Saturday, May 09, 2015

New York Philharmonic – Alan Gilbert, conductor; Anne Sofie von Otter, mezzo-soprano, Russell Braun, baritone. May 8, 2015.

Avery Fisher Hall at Lincoln Center.  Tier 1 (Seat CC7, $64.50).

Program
Symphony in B minor, D.759, Unfinished (1822) by Schubert (1797-1828).
Senza sangue (2014; rev. 2015) by Peter Eotvos (b. 1944).

We had tickets for the performance on Saturday.  Since we were planning to be in Jersey City Friday afternoon, we wanted to exchange the tickets to a day earlier.  Turns out the New York Philharmonic website was down for several days (first time in memory this ever happened), so I had to call their customer service to make the request. It worked out okay at the end.

Perhaps a harbinger of summer traffic, it took us close to 1 ½ hours to go from Jersey City to Lincoln Center.  As I waited for a parking space, Anne went ahead to order food from Europan.  Alas, it is closed for a 2-month renovation!  Let’s hope it will reopen as advertised.  In its stead we had street-vendor food.

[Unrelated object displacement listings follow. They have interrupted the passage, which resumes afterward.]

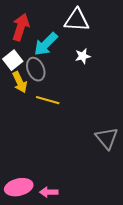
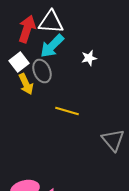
white triangle: (77, 20) -> (51, 22), moved
yellow line: (48, 100) -> (67, 111), moved

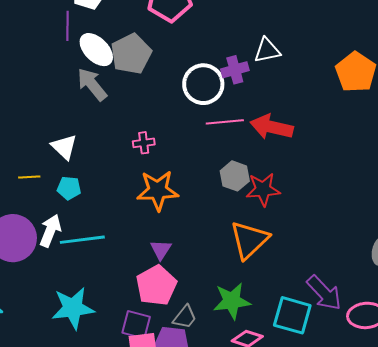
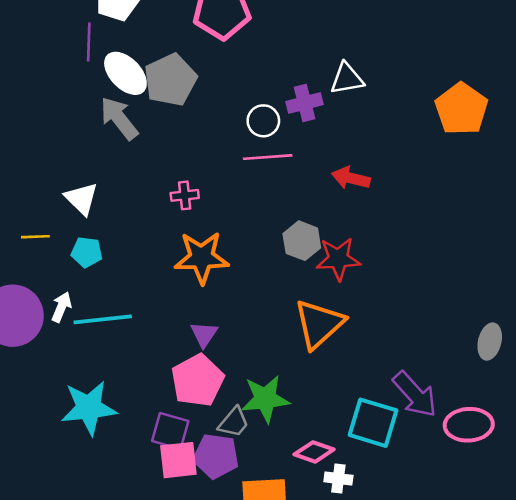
white circle: (203, 84) -> (263, 121), size x0.6
pink line: (225, 122) -> (268, 157), moved
red arrow: (272, 127) -> (351, 178), size x0.7
white arrow: (50, 231) -> (61, 307), size x0.7
green star: (232, 301) -> (265, 399), moved

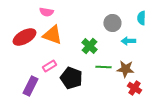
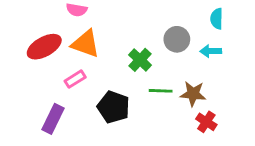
gray circle: (112, 23) -> (177, 39), moved
cyan arrow: (128, 41) -> (211, 51), moved
pink rectangle: (49, 66) -> (75, 79), moved

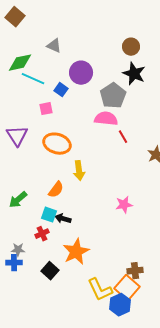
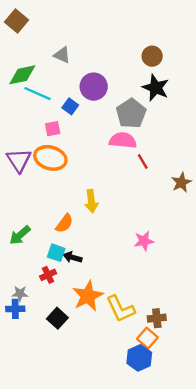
orange ellipse: (57, 144) -> (50, 158), moved
orange square: (127, 288) -> (147, 338), size x0.7
yellow L-shape: (100, 290) -> (121, 309), moved

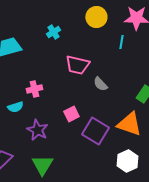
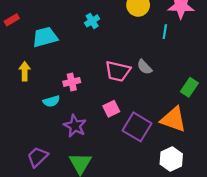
pink trapezoid: (77, 65) -> (118, 71), moved
gray semicircle: (100, 84) -> (145, 67), moved

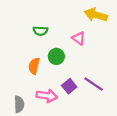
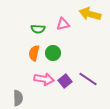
pink triangle: (79, 38) -> (63, 24), moved, turned -48
orange semicircle: (34, 66) -> (34, 53), moved
pink arrow: (47, 96) -> (44, 79), moved

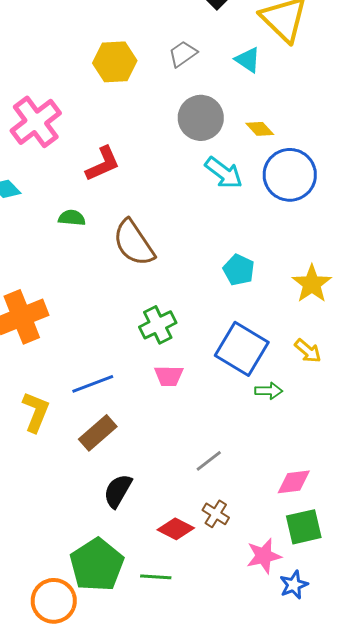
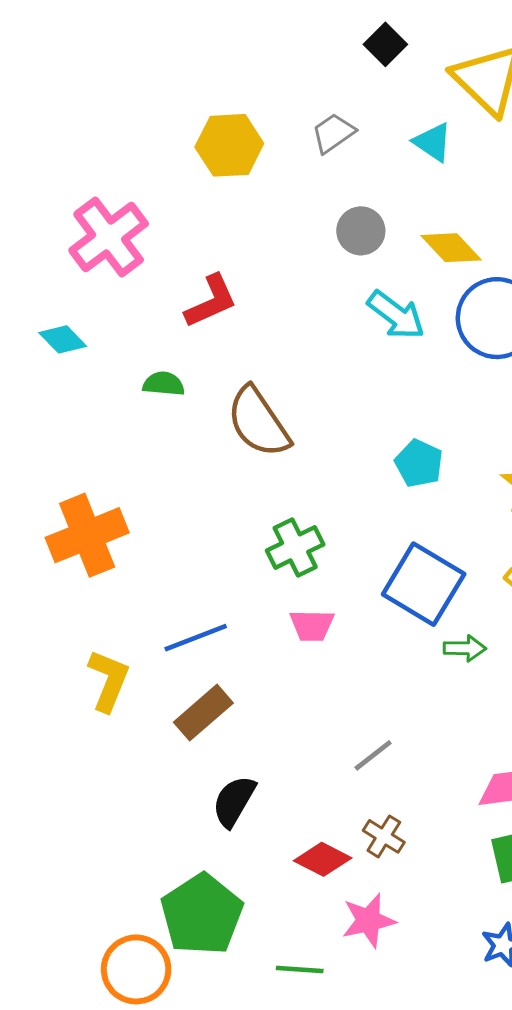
gray circle: (201, 118) -> (361, 231), size x0.7
yellow diamond: (260, 129) -> (451, 248), size x1.4
pink star: (264, 556) -> (369, 921), moved
green line: (156, 577) -> (300, 969), moved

Despite all that, it was still a lovely afternoon for a concert.  In the Playbill Gilbert talked extensively about the Senza sangue piece.  It had its world premiere in Cologne last week during the New York Philharmonic European tour, and tonight was the US premiere.  The work was a result of Henri Dutilleux’s decision to share the Marie-Josee Kravis Price for New Music with several younger composers.  The work is based on the novella of the same title (meaning “Without Blood”) written in Italian by Alessandro Baricco that was published in 2002.  The setting is unknown; the story is simple.  During a civil war three men kill the family of a young girl.  One of the men, Pedro Cantos, discovers a young girl hiding out but decides to spare her life.  The girl, Nina, spends many years tracking and killing the men responsible for the murders.  After 52 years she comes face to face with Cantos, and the opera describes the encounter between the two.  The surprise ending is the two fall in love at the end and head towards a hotel together.

As a tribute to Henri Dutilleux, who died in 2013, the opera begins with two calm notes B, D (which are spelling H, D in Hungarian and German.)  The Program Notes contains quite a bit of background and description on the composer and the music, and I will not repeat them here. The composer does mention what he aims for here are sharp contrasts, and shades of black, grey, and white.  I may understand what he meant if I had heard his previous 9 operas (where he strove for a “colorful palette of sound,”) but I seriously doubt that.

The opera actually was quite enjoyable, and at times moving, as the two exchange what happened over 50 years ago.  The ending was a bit abrupt and absurd, an opinion shared by many others, if what I overheard what people were saying after the concert was any indication.

Our seats in the first tier gave us good acoustics for the orchestra, but the voices didn’t come through.  I have always maintained a full orchestra on the same stage as singers don’t work as well when the orchestra is in a pit.  The libretto (English translation) was projected onto the overhang above the stage, which helped tremendously in my ability to follow the story.

Eotvos came on stage at curtain call.  “Younger” doesn’t mean young; he was born in 1944.

On the top of the program was Schubert’s Unfinished Symphony.  It is delightful as usual.  I learned a few more things about the work.  For instance, it wasn’t “unfinished” because Schubert died in the midst of composing it; he put it away six years before his death: a plausible explanation is he found out he had syphilis that year, and the disease was fatal at that time.

This article in The Guardian talks about the program and describes Von Otter’s take on the music.  The New York Times has an extensive article on Eotvos and Senza Sangue.